Витас опять удрученно мотает головой, разводит руками, обрывает фразы на середине. Эдвардас объясняет ему, что сейчас отпустить его никак не может, пока идет перегон, а потом, когда они вернутся в Литву, все встанет на свои места и Витас, скорее всего, сам одумается.
Витас ушел, а в нашей маленькой каюте повисла плотная пауза непонимания и недоговоренности.
-Любовь! — первым нарушает тишину Эдвардас, — какая любовь в сорок лет!
Я отворачиваюсь и плачу.
-Ты что, хочешь, чтобы я вот так же слюни пускал? — злобно спрашивает Эдвардас.
Я долго молчу. Он думает, наверно, что я люблю его за твердость характера, а я просто люблю его и просто не хочу расставаться. Что в этом странного?
-Я вообще не хочу, чтобы мы пришли в пункт назначения, — отвечаю я.
-А мы придем в пункт назначения, что бы ни случилось!
Странная способность мужчин слышать совсем не то, что ты им говоришь. Эдвардас смотрит на меня как на врага народа, как на подлого провокатора, смотрит так, будто я продала душу его конкурентам. Этот первый случай объяснить любимому, что у меня внутри, кончается провалом. Мне впервые становится страшно, сказка и не думает сбываться, я-то тешила себя надеждой, что стоит завести этот разговор и все встанет на свои места. Вот и встало. Вернее я встала на свое место.

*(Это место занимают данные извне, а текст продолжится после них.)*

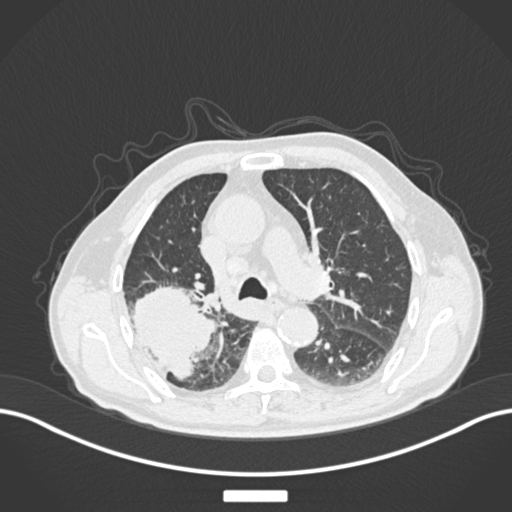
Chest CT, one axial slice; slice 117 of 201 in the series (ordered by position); reconstruction kernel B30f; 120 kVp; lung window (W 1500 / L -600 HU); 1 mm slice thickness; 512 × 512 image matrix. Patient: male, 72 years. From the clinical record (not read from this slice): clinical TNM (as recorded): T3 N2 M0.
Outlined on this slice (bounding box drawn by a radiologist):
- lung tumour (recorded histology: adenocarcinoma): bounding box [x1, y1, x2, y2] px = [131, 279, 217, 380]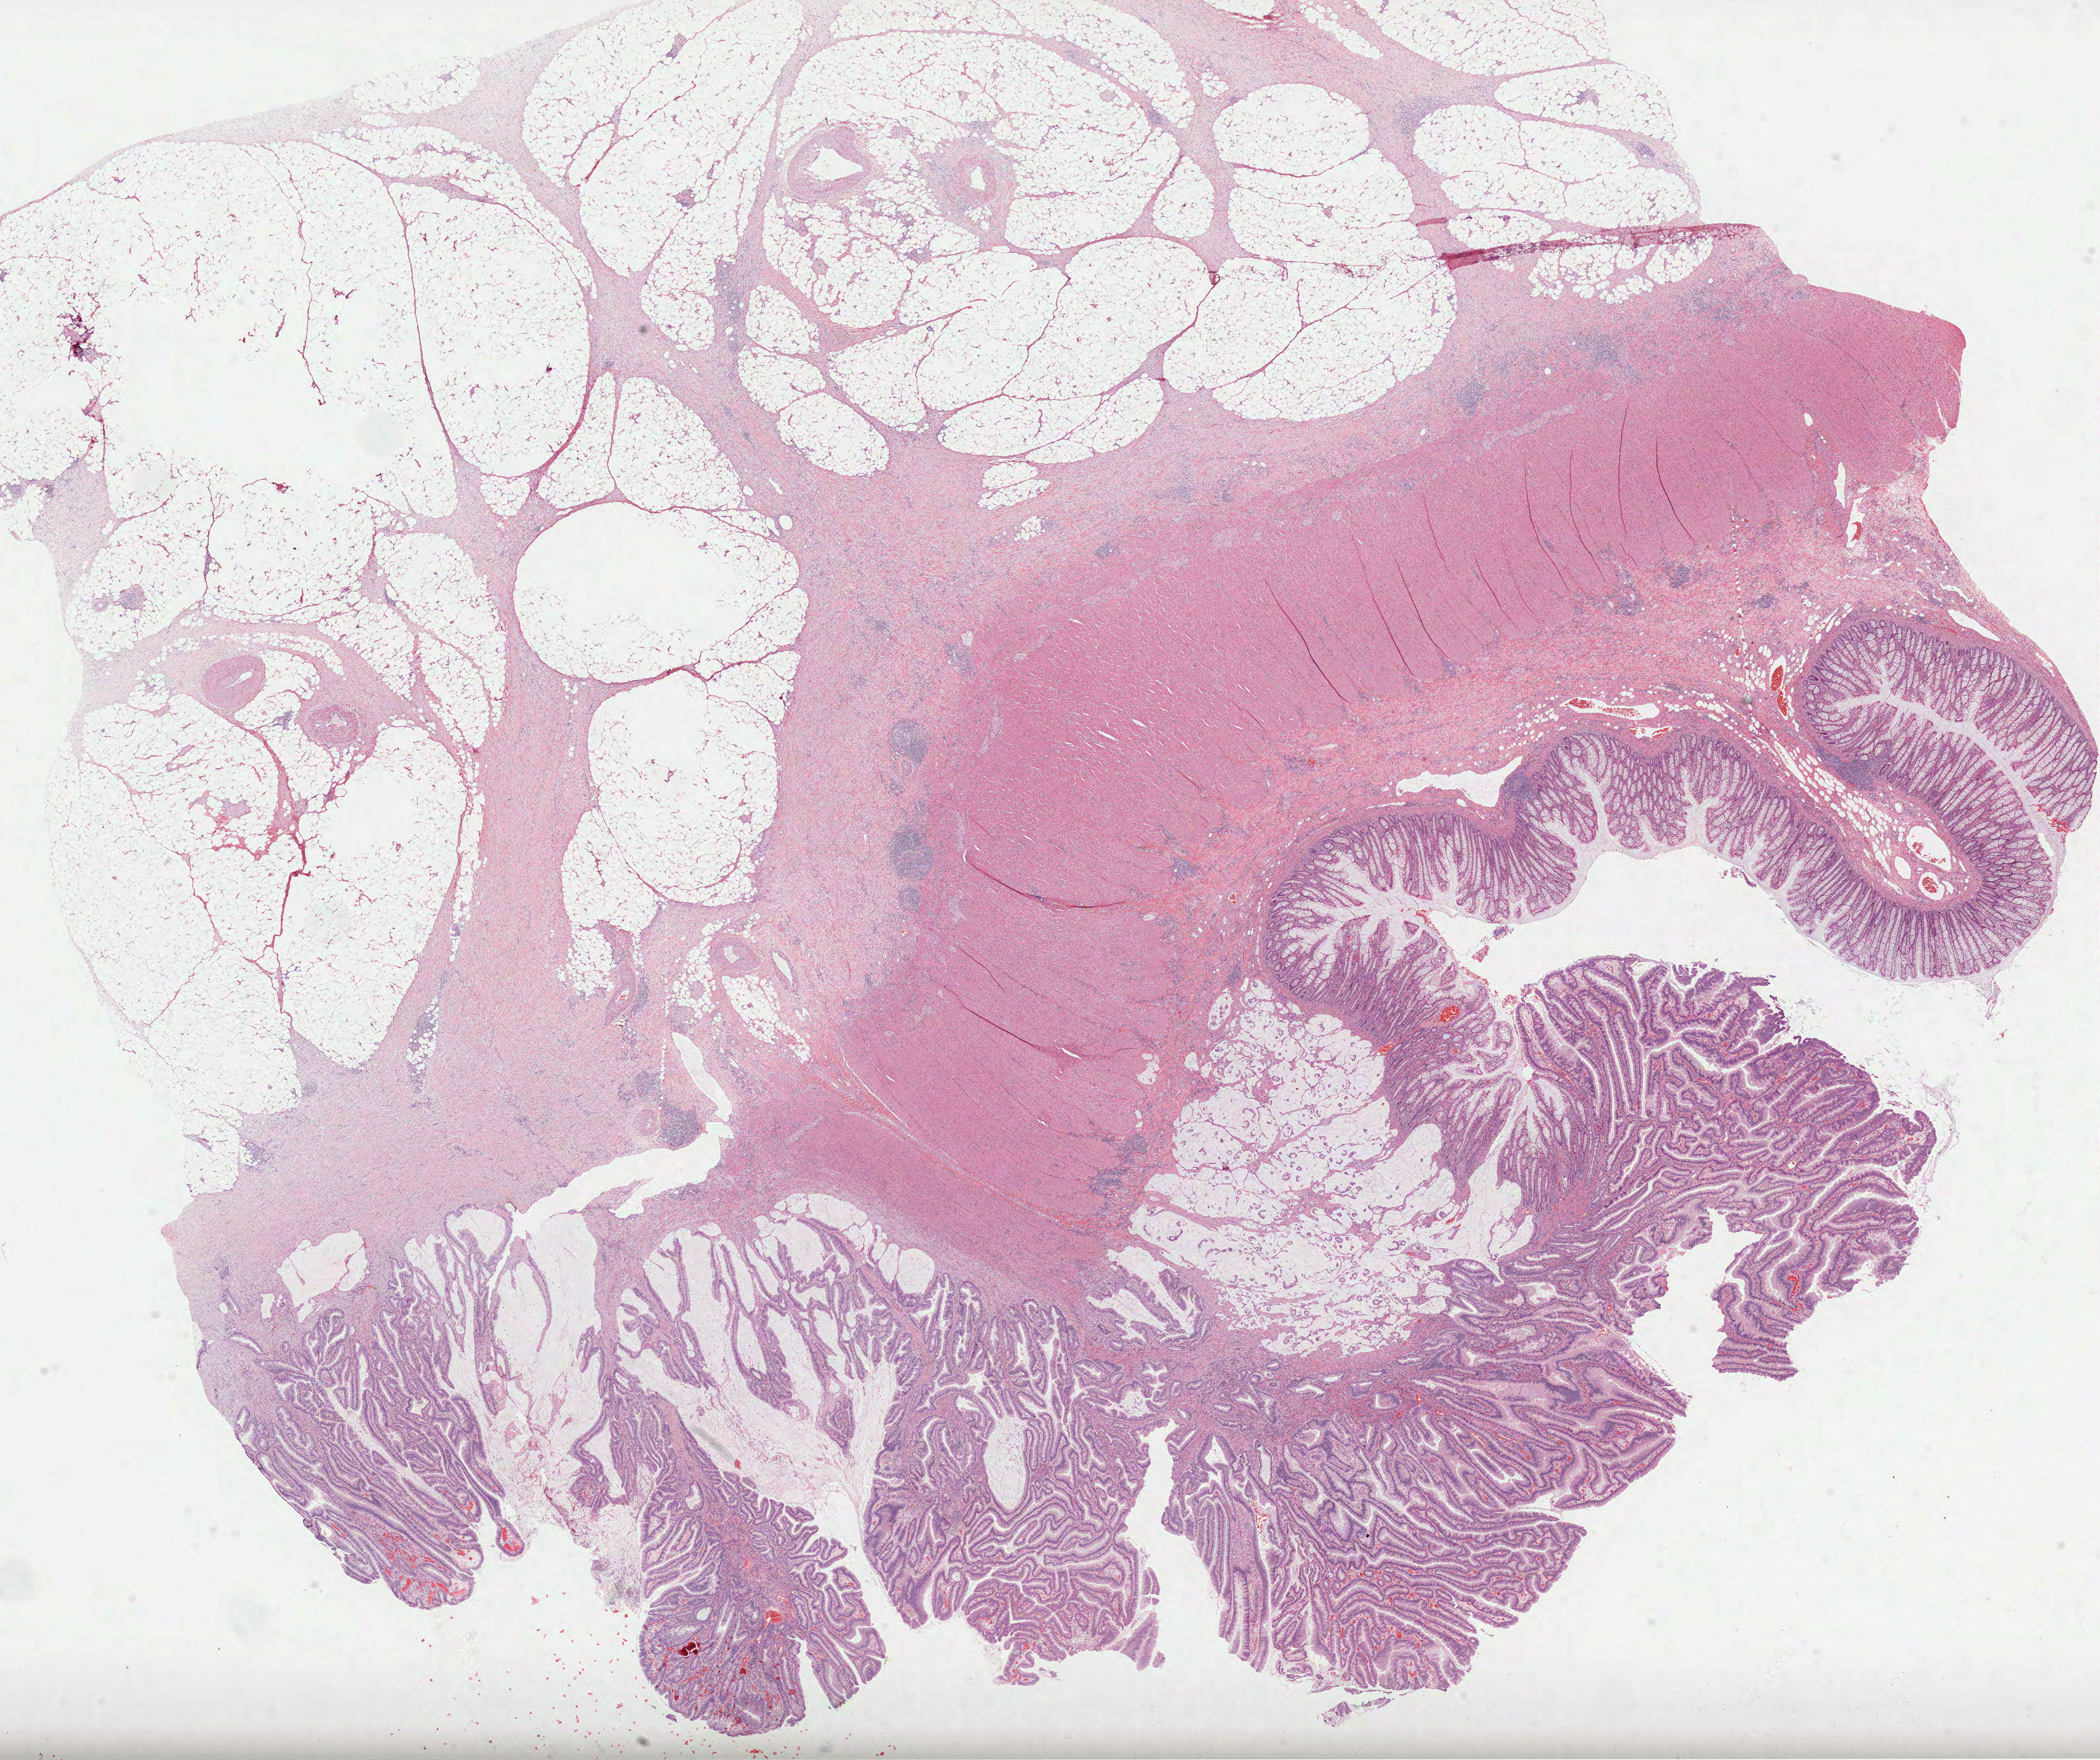
Digitized Hematoxylin and eosin (H&E) stained tissue section (whole slide), a low-resolution overview of the entire scanned area, about 25.4 x 21.3 mm. Formalin-fixed paraffin-embedded (FFPE) diagnostic section. Sample: primary tumour, colon. Patient: male, age at initial diagnosis 65 years.
TNM: T3 N1 MX. AJCC pathologic stage: IIIB (6th edition). Pathologic diagnosis: Mucinous adenocarcinoma (descending colon). Lymph nodes positive (case pathology): 2 of 26 examined.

Эдвардас быстро засыпает, отвернувшись к стене, а я долго ворочаюсь, потом не выдерживаю и пробираюсь на соседнее судно к Витасу, где две родственные скорбящие души нашли не только друг друга, но и бутылку водки для еще более плотного единения. Судя по состоянию Витаса, и сама разлука не так хороша, может она даже и не лучше ожидания ее. В полной темноте Витас провожает меня к нашей каюте, откуда доносится мирный храп Эдвардаса, он и не заметил моего отсутствия.
-Ну почему Витас может так полюбить, а он нет, — спрашиваю я сама у себя.
-Кто много говорит, тот мало делает, — сама себе я отвечаю, в который раз отодвигая жестокую реальность в сторону, хотя и временно.
Кто много говорит, тот мало делает. Кто много говорит, тот мало делает... Я засыпаю.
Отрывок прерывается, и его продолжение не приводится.